Seismic activity has been detected in North Korea, in what several nations say indicates that a widely-anticipated nuclear test has taken place.
A shallow 4.9 magnitude quake was detected near a known nuclear test site on Tuesday morning, the USGS said.
A UN monitoring agency described it as an “unusual seismic event” with “explosion-like characteristics”.
There has been no word yet from North Korea, but it announced plans for a third nuclear test last month.
The UN Security Council had warned of “consequences” if Pyongyang went ahead.
The USGS said the quake occurred at a depth of 1km (0.6 miles). China’s Earthquake Administration described it as a “suspected explosion”, AFP reported.
Japan’s Meteorological Agency said the tremor was “different from a normal earthquake”.
“We believe that there is a possibility that North Korea carried out a nuclear test, looking at past cases,” said Chief Cabinet Secretary Yoshihide Suga - an opinion echoed by South Korea’s defence ministry.
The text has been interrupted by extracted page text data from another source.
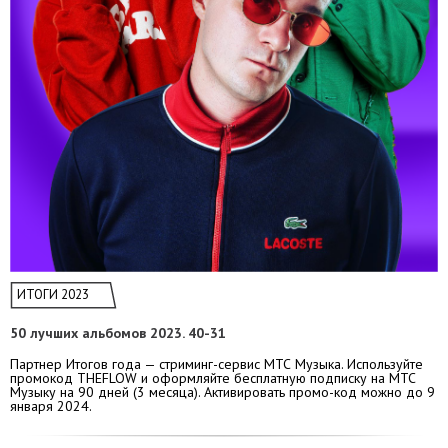
ИТОГИ 2023
50 лучших альбомов 2023. 40-31
Партнер Итогов года — стриминг-сервис МТС Музыка. Используйте
промокод THEFLOW и оформляйте бесплатную подписку на МТС
Музыку на 90 дней (3 месяца). Активировать промо-код можно до 9
января 2024.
Yonhap news agency says South Korea has raised its military alert. Japan says it will hold a meeting of its national security council, public broadcaster NHK reported.
North Korea is not prone to seismic activity. It conducted nuclear tests in 2006 and 2009, each time after rocket launches condemned by the UN as disguised tests of long-range missile technology.
It announced in January that it planned to conduct a “high-level” nuclear test, in response to expanded UN sanctions imposed after its latest rocket launch on 12 December 2012.
That rocket launch successfully put a satellite into orbit, in an apparent breakthrough for the North.
The US, South Korea and Japan had all warned Pyongyang not to go ahead with the test. China, North Korea’s closest ally and biggest trading partner, had also called for restraint.